America’s banks find themselves in rare crisis territory. Increasing numbers of their corporate and individual clients are heading towards financial hardship thanks to the economic fallout of the rapidly spreading Covid-19 disease. But lenders look robust for now, and the biggest could potentially unleash $1.4 trillion of extra lending.
How so? Because the U.S. Federal Reserve has suggested it will give them permission to use the equity on their balance sheets to support more lending than they currently do. And they already have more equity than they need.
Between them, Bank of America, Citigroup, JPMorgan, PNC Financial Services, Truist Financial, U.S. Bancorp and Wells Fargo have $735 billion of Tier 1 common equity supporting some $6.5 trillion of risk-weighted assets. That ratio of 11.2% is far better than they had going into the 2008 financial meltdown. It’s also some 2 percentage points of capital more than, combined, they are required to hold under rules put in place in the past decade or so.
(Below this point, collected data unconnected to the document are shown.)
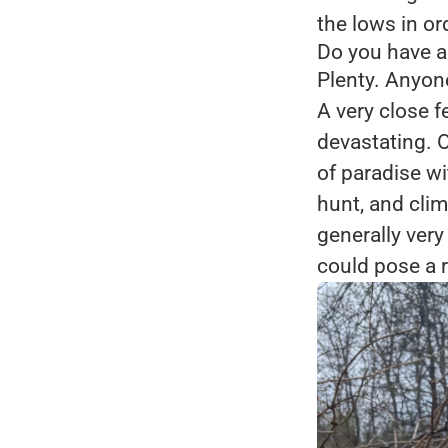
the lows in or
Do you have a
Plenty. Anyon
A very close 
devastating. O
of paradise w
hunt, and clim
generally very
could pose a r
Letting the ratio fall to the mandated 9.25% minimum for the group – which includes a so-called buffer for banks deemed systemically important – would mean their combined balance sheets could grow to almost $8 trillion. They could theoretically add even more by dipping into the regulatory cushion, as the Fed on Sunday indicated might be acceptable.
There are big caveats. Bank bosses and the risk committees that approve big lending decisions at individual banks may not want to. The prospect of lending to people and businesses with cash flow problems would normally raise red flags.
That, though, should be outweighed by the opportunity to win the goodwill of customers, the public and lawmakers. Most have not forgotten how big banks needed bailing out with taxpayer aid, including $700 billion set aside to inject preferred equity, after the industry’s excessive risk-taking precipitated the financial crisis. At the very least, lenders should waive fees – and even interest – for struggling consumers. They already make such concessions to customers after natural disasters, and U.S. regulators have already encouraged them to do so for the coronavirus.
True, earnings might suffer, and bad debts may increase. But the chance to redeem themselves for their role in the 2008 meltdown and build customer trust should pay off longer term. If they end up needing a bailout, at least this time they’ll have earned it.